(Given data Opens)

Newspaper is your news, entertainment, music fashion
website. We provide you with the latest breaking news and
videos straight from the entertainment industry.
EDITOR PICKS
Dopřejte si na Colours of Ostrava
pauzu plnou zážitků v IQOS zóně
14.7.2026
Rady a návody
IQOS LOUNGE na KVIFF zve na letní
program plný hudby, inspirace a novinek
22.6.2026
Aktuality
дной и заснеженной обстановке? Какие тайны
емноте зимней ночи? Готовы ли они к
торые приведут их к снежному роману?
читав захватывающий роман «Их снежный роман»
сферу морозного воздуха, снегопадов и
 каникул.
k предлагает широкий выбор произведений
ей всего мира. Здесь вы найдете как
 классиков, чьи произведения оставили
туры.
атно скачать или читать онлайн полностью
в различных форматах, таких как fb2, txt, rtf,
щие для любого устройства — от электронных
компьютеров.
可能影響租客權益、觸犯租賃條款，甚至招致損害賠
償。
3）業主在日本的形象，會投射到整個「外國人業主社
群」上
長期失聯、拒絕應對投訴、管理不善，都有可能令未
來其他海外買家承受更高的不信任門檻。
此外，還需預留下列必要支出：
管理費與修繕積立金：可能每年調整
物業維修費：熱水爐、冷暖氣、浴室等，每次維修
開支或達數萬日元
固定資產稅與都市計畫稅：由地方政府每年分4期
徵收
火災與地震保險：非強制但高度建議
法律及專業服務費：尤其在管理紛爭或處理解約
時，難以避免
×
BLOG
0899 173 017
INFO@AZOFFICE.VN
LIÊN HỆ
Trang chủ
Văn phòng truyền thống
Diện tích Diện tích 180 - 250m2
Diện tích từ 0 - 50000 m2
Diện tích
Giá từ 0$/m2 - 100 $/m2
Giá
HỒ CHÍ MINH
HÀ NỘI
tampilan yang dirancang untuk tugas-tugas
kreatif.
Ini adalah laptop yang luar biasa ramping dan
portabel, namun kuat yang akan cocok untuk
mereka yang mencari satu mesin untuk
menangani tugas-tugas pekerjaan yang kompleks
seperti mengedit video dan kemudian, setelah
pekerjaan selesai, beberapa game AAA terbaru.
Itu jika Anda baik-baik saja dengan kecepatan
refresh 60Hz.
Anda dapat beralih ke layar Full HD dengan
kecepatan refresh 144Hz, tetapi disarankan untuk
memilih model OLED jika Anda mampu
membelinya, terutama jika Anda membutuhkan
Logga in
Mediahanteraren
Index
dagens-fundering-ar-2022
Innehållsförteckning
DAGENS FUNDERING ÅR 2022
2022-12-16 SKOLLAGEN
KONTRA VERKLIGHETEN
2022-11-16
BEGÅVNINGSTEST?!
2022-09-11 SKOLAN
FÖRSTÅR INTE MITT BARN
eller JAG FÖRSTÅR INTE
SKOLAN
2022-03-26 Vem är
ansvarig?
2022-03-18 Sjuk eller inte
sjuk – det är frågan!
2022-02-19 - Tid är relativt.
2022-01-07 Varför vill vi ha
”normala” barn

(Given data Closes)
(Given data Opens)

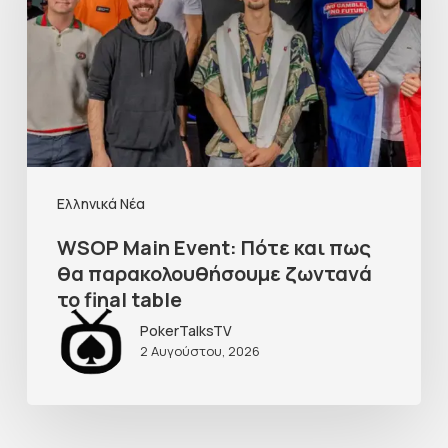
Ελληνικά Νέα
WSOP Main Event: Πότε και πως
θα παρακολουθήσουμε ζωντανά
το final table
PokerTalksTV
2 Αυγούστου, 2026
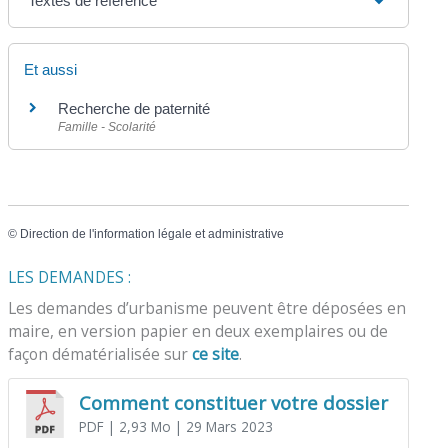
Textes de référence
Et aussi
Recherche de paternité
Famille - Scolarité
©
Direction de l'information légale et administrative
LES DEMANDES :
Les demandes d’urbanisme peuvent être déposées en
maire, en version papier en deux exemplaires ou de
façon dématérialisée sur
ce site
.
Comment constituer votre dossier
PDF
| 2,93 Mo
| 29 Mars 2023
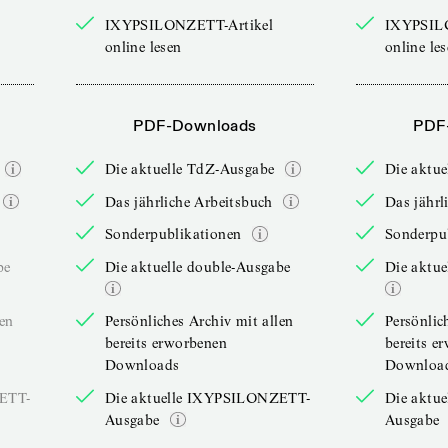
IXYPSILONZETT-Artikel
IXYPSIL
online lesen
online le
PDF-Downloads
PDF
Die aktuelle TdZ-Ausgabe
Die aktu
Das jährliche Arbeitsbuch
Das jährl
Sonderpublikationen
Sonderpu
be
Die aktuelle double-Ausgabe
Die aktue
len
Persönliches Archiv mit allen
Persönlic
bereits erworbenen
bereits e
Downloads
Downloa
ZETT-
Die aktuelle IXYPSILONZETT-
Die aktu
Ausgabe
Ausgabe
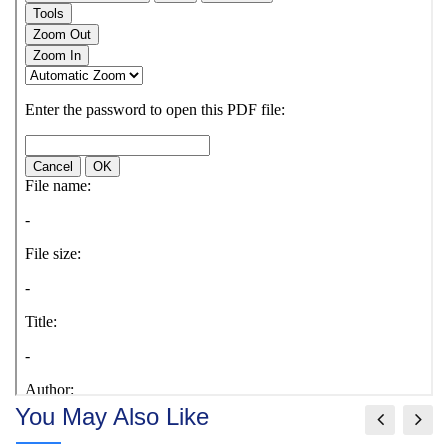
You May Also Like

(Given data Closes)
(Given data Opens)

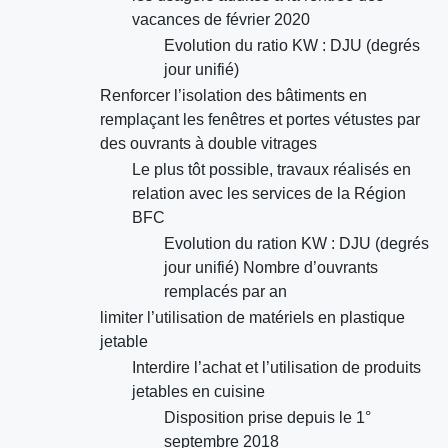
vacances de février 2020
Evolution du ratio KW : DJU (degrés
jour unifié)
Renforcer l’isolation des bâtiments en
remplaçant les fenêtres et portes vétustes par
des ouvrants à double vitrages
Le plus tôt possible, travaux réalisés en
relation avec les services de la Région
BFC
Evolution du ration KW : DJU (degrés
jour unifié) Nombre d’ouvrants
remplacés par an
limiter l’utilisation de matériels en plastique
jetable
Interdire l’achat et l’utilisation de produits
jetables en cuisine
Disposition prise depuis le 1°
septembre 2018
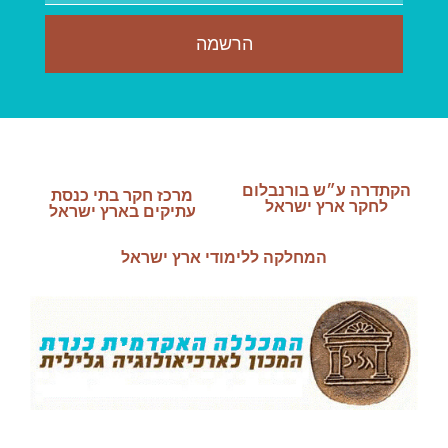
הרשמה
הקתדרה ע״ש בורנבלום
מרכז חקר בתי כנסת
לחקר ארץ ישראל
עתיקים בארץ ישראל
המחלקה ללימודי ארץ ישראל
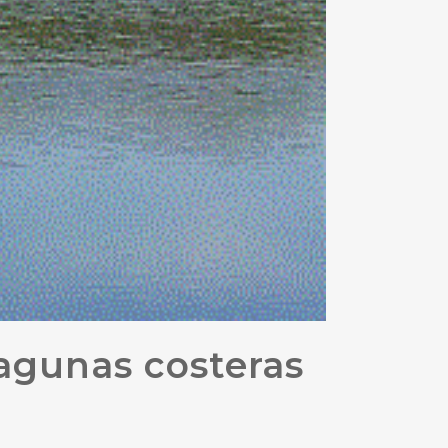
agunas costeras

(Given data Closes)

> [What you need to do]
Above are records with pictures. Reproduce exactly only the lines from the line with "Das jährliche Arbeitsbuch" through the line with "You May Also Like", both ends included, and leave the pictures out.

> [Answer to this problem]
Das jährliche Arbeitsbuch
Das jährl
Sonderpublikationen
Sonderpu
be
Die aktuelle double-Ausgabe
Die aktue
len
Persönliches Archiv mit allen
Persönlic
bereits erworbenen
bereits e
Downloads
Downloa
ZETT-
Die aktuelle IXYPSILONZETT-
Die aktu
Ausgabe
Ausgabe
You May Also Like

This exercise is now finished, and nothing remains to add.